■ EXERCISE INSTRUCTIONS:
- 1) Repeat word for word the passage of the Rays stadium text that starts with the words containing "Council vice chairperson" and finishes with "tax money alone.".
- 2) Using the Rays stadium text, decide whether each statement agrees with it, answering yes or no and quoting the words that settle it: (a) Rob Gerdes is Copley Gerdes's uncle. (b) John Muhammad wants the land sold to the Rays. (c) Four of the seven Pinellas County commissioners responded to requests for comment.
Start of TEXT SHOWN
Council member Copley Gerdes calls it an investment in the city, not a subsidy. His uncle, City Administrator Rob Gerdes, was the lead negotiator for the city.
“I think in order to have this type of development and this type of partnership you have to have an anchor tenant. We have one here already,” Copley Gerdes said. “There’s no reason to spend money to try to attract one here. I think the Rays have been a great community partner.”
For council member Richie Floyd, the amount of public subsidy is “incredibly difficult to stomach.” He pointed out that while the Rays are on the hook for ballpark cost overruns, any overages for the development on the rest of the 65 acres could fall to the city. He said the public contribution, which includes the county selling the Rays the land at a discount and the city paying for infrastructure, could total as much as $900 million.
“I just think people need to look at that carefully and make a decision, especially at a time when we have issues like child poverty increasing rapidly, families are moving out of the city,” he said.
Council member John Muhammad said he’d like to keep the land publicly owned instead of selling it to the Rays.
“Thinking long-term about what happens with the team and what happens with the land, just ensuring that the residents always have a voice,” he said. “You lose that when you have private ownership.”
Council vice chairperson Deborah Figgs-Sanders said she’d like to know more about housing and business opportunities for local residents.
“I’m looking forward to what it is that we still have to orchestrate to make sure that it meets the initial needs of addressing, as it’s coined now, the promises that we never kept,” she said.
What the County Commission says
Three of the seven Pinellas County commissioners responded to requests for comment for this story. Janet Long, the commission’s chairperson, was an enthusiastic “yes.”
”Is the Pope a Catholic?” she responded rhetorically when asked if she was likely to vote in favor of the stadium deal.
Rene Flowers, whose south Pinellas district includes St. Petersburg, said she’ll probably support the deal as well, as long as the county can pay its portion with tourist tax money alone.
”The only thing that would make me change my mind is if the funding stream changed, if it were something more on the taxpayers rather than on the bed tax,” she said.
Kathleen Peters said in a text message Wednesday that she needs more information on the terms of the deal before making a decision. Commissioners Charlie Justice, Dave Eggers, Chris Latvala and Brian Scott did not respond to requests for comment.
End of TEXT SHOWN
Start of PROVIDED INFORMATION
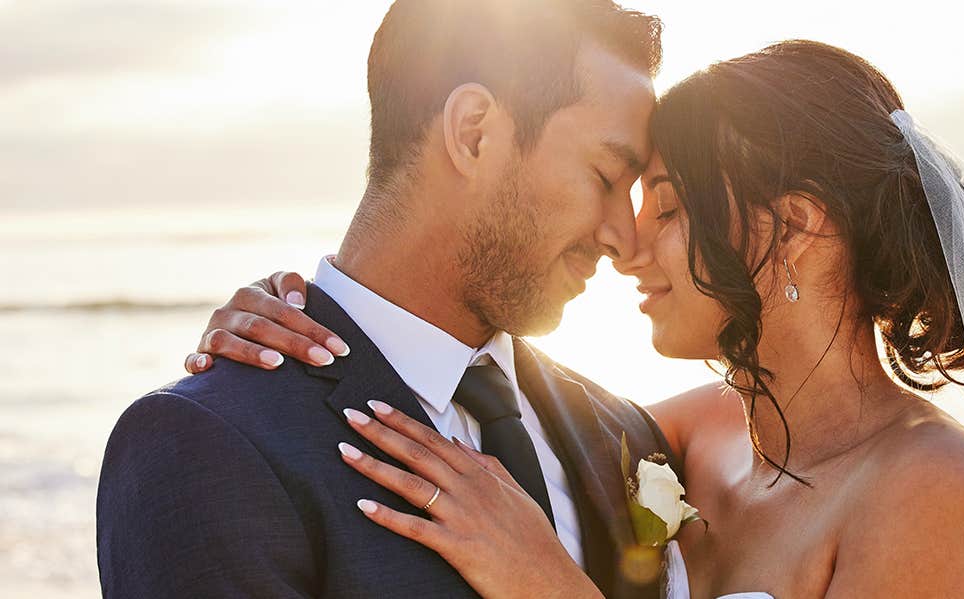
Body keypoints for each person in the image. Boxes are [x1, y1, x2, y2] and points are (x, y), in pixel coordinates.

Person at [192, 40, 964, 598]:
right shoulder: (663, 440)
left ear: (797, 228)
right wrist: (299, 320)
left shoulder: (934, 483)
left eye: (668, 210)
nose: (631, 244)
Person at [95, 1, 676, 597]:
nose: (623, 237)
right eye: (607, 178)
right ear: (473, 133)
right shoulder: (208, 443)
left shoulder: (625, 433)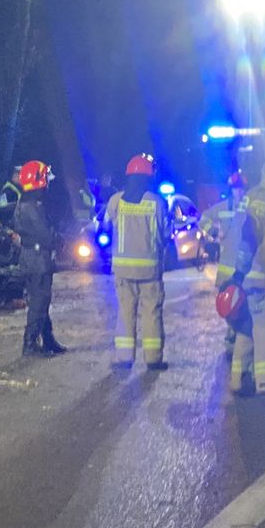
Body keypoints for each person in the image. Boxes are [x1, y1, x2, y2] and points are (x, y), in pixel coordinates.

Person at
End of PROVIDED INFORMATION
■ ANSWERS TO THIS EXERCISE:
- 1)
Council vice chairperson Deborah Figgs-Sanders said she’d like to know more about housing and business opportunities for local residents.
“I’m looking forward to what it is that we still have to orchestrate to make sure that it meets the initial needs of addressing, as it’s coined now, the promises that we never kept,” she said.
What the County Commission says
Three of the seven Pinellas County commissioners responded to requests for comment for this story. Janet Long, the commission’s chairperson, was an enthusiastic “yes.”
”Is the Pope a Catholic?” she responded rhetorically when asked if she was likely to vote in favor of the stadium deal.
Rene Flowers, whose south Pinellas district includes St. Petersburg, said she’ll probably support the deal as well, as long as the county can pay its portion with tourist tax money alone.

- 2)
(a) Yes: "His uncle, City Administrator Rob Gerdes, was the lead negotiator for the city."
(b) No: "he’d like to keep the land publicly owned instead of selling it to the Rays."
(c) No: "Three of the seven Pinellas County commissioners responded to requests for comment for this story."